This one irritates me most. GPM was mature and required...what? Minimal maintenance at this point?

But no, how about we completely rebuild a music service on top of YouTube, miss a bunch of minor simple features that every streaming service offers (you know, like save current playlist/radio as Playlist) and FORCE every user over to this far inferior service.

At least with transitions like MOG->Beats->Apple Music, it made since as the entire corporate entity changed. But Google just...literally can’t invest in anything that takes a small ounce of manpower to manage.

At this point, OP is correct. The Google “curse” is well known and few people trust their whim-products, no matter their investment/marketing budget.

4 comments

> Google Play Music

The perfect music service and discovery engine. Axed for no cause.

I don't like Spotify or Pandora, and I'm filled with seething hatred for Youtube Music. I keep trying to use it, but it's horrible and doesn't play what I want to listen to. How can you design an app that's so bad that it actively does what you don't want?

YouTube Music plays meme videos [1, 2] in my alternative music stream. And anime music I listened to ten years ago in the middle of my EDM. Seriously what the fuck, Google? I never asked to mix my YouTube viewing experience with my music tastes.

For the first time in my life, I've stopped listening to music. I want to go back to managing my own highly curated playlists, but it's too much work to set up.

[1] https://www.youtube.com/watch?v=Kxp8qPEwSXM

[2] https://www.youtube.com/watch?v=jofNR_WkoCE

>For the first time in my life, I've stopped listening to music. I want to go back to managing my own highly curated playlists, but it's too much work to set up.

(Saved data entries)
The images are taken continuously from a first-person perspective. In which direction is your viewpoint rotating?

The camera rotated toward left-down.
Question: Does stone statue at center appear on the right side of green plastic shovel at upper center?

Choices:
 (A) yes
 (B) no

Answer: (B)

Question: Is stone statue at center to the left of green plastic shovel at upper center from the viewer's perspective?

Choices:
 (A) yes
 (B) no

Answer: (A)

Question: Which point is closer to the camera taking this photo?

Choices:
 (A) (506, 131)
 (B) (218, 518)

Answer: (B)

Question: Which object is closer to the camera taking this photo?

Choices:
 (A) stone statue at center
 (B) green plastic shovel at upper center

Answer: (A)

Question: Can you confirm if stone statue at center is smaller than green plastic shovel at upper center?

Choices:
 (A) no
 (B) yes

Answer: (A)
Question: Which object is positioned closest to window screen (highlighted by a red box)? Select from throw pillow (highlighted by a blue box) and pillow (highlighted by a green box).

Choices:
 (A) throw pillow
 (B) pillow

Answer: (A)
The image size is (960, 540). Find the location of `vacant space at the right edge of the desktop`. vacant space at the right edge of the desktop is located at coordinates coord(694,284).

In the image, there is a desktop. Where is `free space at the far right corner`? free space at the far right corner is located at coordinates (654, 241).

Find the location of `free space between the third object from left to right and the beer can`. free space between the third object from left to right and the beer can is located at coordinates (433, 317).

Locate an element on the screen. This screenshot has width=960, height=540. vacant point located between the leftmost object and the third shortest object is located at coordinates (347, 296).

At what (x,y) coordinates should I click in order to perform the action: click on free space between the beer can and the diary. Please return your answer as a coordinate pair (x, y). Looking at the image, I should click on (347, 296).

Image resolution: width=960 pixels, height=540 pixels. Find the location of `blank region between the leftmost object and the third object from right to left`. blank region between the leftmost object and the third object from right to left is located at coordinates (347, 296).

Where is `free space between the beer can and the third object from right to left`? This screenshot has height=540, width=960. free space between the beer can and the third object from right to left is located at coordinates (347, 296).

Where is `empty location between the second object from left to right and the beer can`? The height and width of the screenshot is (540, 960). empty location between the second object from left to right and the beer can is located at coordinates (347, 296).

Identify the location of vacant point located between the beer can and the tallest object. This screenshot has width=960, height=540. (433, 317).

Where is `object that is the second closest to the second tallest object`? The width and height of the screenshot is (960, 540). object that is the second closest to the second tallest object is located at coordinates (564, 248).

Activities:
**A.** Filter the entries and keep only the lines that contain the word "your", treating uppercase and lowercase as different.
**B.** Proceed with the comment thread on the shutdown of Google Play Music, picking up after its last sentence.

Written responses:
**A.**
The images are taken continuously from a first-person perspective. In which direction is your viewpoint rotating?
At what (x,y) coordinates should I click in order to perform the action: click on free space between the beer can and the diary. Please return your answer as a coordinate pair (x, y). Looking at the image, I should click on (347, 296).

**B.**
I'm sorry, I'm sympathetic to your main point but this reads to me as... silly, to put it lightly. Google made you give up on music? You could do nothing but play CDs and still have absurdly more access to music than anyone in history. Music has literally never been more abundant, discoverable, and obtainable than it is today. The technology to replay it has never sounded better for a given price, and never been more ubiquitous. Neither has the tech to create it - there is an incredible Cambrian explosion of musical styles happening right now, as more people than ever before have access to studios and are using the internet to borrow and remix each other's work in interesting ways. This is an incredible golden age for music. And you can't be bothered because Google axed a product? Can't even be bothered to do it the old way?

This was the one digital service I was happy to pay google for and caused me a 100% ban on their consumer services going forward.

Google music hadnt changed in a few years, so of course we need to get a promotion by destroying it and replacing it with something that might grow faster but definitely wont.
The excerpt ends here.